À la veille du congrès, l'alliance avec le RDR était dans toutes les têtes. La reconduction de Bédié rendrait peu probable une candidature PDCI à la présidentielle de 2015, alors que Ouattara a déjà annoncé qu'il chercherait à être réélu. Mais ce scénario, ni KKB, ni Djédjé Mady, ni Kouassi Yao ne veulent en entendre parler. "La vie du PDCI doit-elle s'arrêter là où s'arrête Bédié ? S'il ne veut pas être candidat, on peut trouver quelqu'un d'autre", lâche KKB.
L'histoire classique du fils qui veut tuer le père ? L'affiche est alléchante. Mais un homme d'appareil comme KKB croit-il vraiment pouvoir l'emporter avec si peu d'appuis de cadres du parti ? Pense-t-il, dans cette partie de billard à trois bandes, pouvoir se présenter en 2015 ? Roule-t-il pour quelqu'un d'autre ? À Abidjan, les suppositions vont bon train. On avance le nom de Charles Konan Banny, l'ancien Premier ministre, qui vient de se prononcer pour la présence d'un candidat PDCI dans la course à la magistrature suprême, ou celui de Guillaume Soro, le président de l'Assemblée nationale, qui viserait lui 2020...
 
Le fruit d'un métissage ivoirien

 
Lorsqu'on lui pose la question, l'intéressé esquive. Il préfère parler de ses atouts de candidat, de son admiration pour Houphouët-Boigny et de ses attaches familiales... Né dans le sud de la Côte d'Ivoire d'une mère dida et d'un père baoulé (planteur de cacao), il parle volontiers de sa demi-soeur bétée et de sa femme mi-apollo, mi-agnie. "Je suis le fruit d'un métissage ivoirien et j'ai des liens très fort avec ce pays", dit-il.
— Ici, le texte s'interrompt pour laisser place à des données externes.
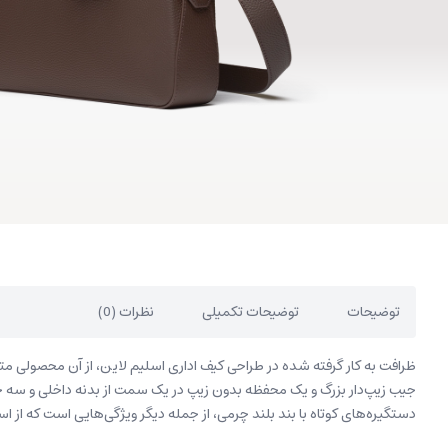
توضیحات
توضیحات تکمیلی
نظرات (0)
ظرافت به کار گرفته شده در طراحی کیف اداری اسلیم لاین، از آن محصولی متم
جیب زیپ‌دار بزرگ و یک محفظه بدون زیپ در یک سمت از بدنه داخلی و سه
دستگیره‌های کوتاه با بند بلند چرمی، از جمله دیگر ویژگی‌هایی است که از ا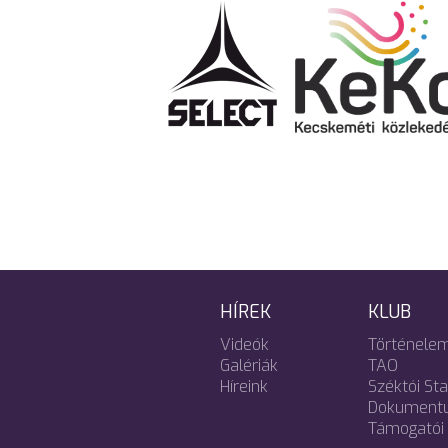
HÍREK
KLUB
Videók
Történele
Galériák
TAO
Híreink
Széktói St
Dokument
Támogatói 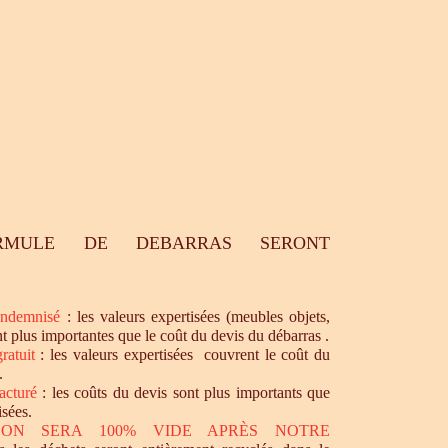
RMULE DE DEBARRAS SERONT
ndemnisé
: les valeurs expertisées (meubles objets,
nt plus importantes que le coût du devis du débarras .
ratuit
: les valeurs expertisées couvrent le coût du
.
acturé
: les coûts du devis sont plus importants que
isées.
SON SERA 100% VIDE APRÈS NOTRE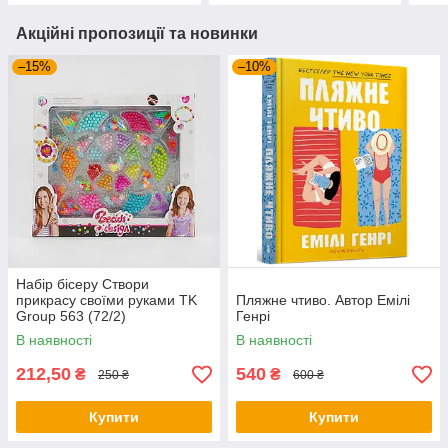
Акційні пропозиції та новинки
–15%
–10%
Набір бісеру Створи
прикрасу своїми руками TK
Пляжне чтиво. Автор Емілі
Group 563 (72/2)
Генрі
В наявності
В наявності
212,50
540
₴
₴
250 ₴
600 ₴
Купити
Купити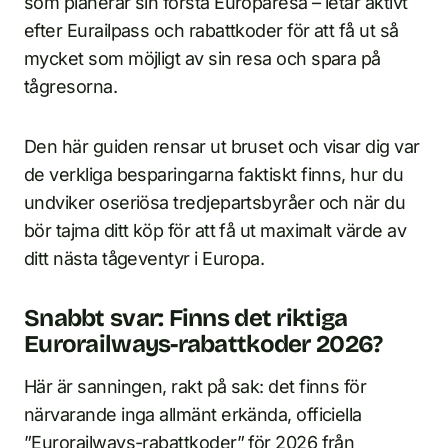
som planerar sin första Europaresa – letar aktivt
efter Eurailpass och rabattkoder för att få ut så
mycket som möjligt av sin resa och spara på
tågresorna.
Den här guiden rensar ut bruset och visar dig var
de verkliga besparingarna faktiskt finns, hur du
undviker oseriösa tredjepartsbyråer och när du
bör tajma ditt köp för att få ut maximalt värde av
ditt nästa tågeventyr i Europa.
Snabbt svar: Finns det riktiga
Eurorailways-rabattkoder 2026?
Här är sanningen, rakt på sak: det finns för
närvarande inga allmänt erkända, officiella
”Eurorailways-rabattkoder” för 2026 från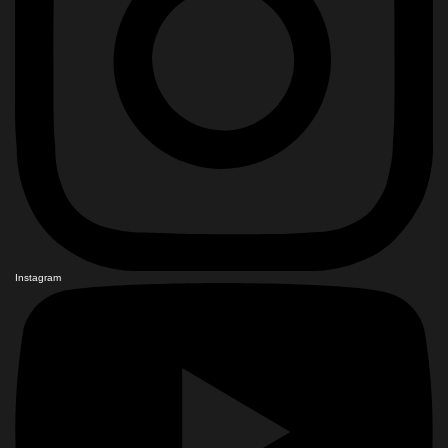
Instagram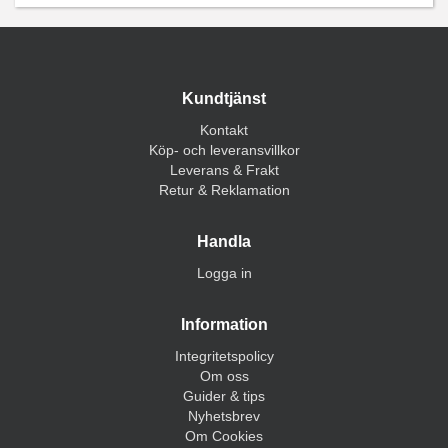
Kundtjänst
Kontakt
Köp- och leveransvillkor
Leverans & Frakt
Retur & Reklamation
Handla
Logga in
Information
Integritetspolicy
Om oss
Guider & tips
Nyhetsbrev
Om Cookies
Profession de foi en main, il détaille les premières mesures qu'il mettrait en place s'il était élu, comme "l'association plus grande des militants à la prise de décision". "Je ne serai pas un président rancunier, mais rassembleur", promet-il. Avant d'ajouter, un brin insolent : "J'entretiendrai la chaîne des générations au sein du parti, car c'est elle qui fait notre force."
 
Il leur faudra mettre la main à la poche
 
Réuni le 19 septembre, le bureau politique du Parti démocratique de Côte d'Ivoire (PDCI) a fixé à 18 millions de F CFA (27 000 euros), non remboursables, la somme nécessaire pour pouvoir être candidat à la tête du parti. Cette participation, explique-t-on, doit servir à l'organisation du congrès, mais les candidats dissidents y voient une volonté de les empêcher de se présenter. "C'est une décision hallucinante, s'indigne Alphonse Djédjé Mady, secrétaire général du PDCI. Il faut à peine plus pour pouvoir se présenter à la présidentielle ! Et encore, c'est remboursable si vous obtenez 10 % des voix !" Dans le camp de Bertin Konan Kouadio, on assure que la somme sera payée.